_Exercise objective:_ Having read the data, transcribe all of it without deviation.

_Information supplied:_
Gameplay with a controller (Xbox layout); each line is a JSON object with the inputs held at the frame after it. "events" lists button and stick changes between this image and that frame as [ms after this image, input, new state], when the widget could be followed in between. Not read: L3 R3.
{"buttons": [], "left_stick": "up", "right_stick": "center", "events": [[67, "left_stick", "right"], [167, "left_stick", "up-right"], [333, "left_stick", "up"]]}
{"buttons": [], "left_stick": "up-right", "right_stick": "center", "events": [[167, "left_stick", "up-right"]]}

_Solution to the exercise:_
Gameplay with a controller (Xbox layout); each line is a JSON object with the inputs held at the frame after it. "events" lists button and stick changes between this image and that frame as [ms after this image, input, new state], when the widget could be followed in between. Not read: L3 R3.
{"buttons": [], "left_stick": "up", "right_stick": "center", "events": [[67, "left_stick", "right"], [167, "left_stick", "up-right"], [333, "left_stick", "up"]]}
{"buttons": [], "left_stick": "up-right", "right_stick": "center", "events": [[167, "left_stick", "up-right"]]}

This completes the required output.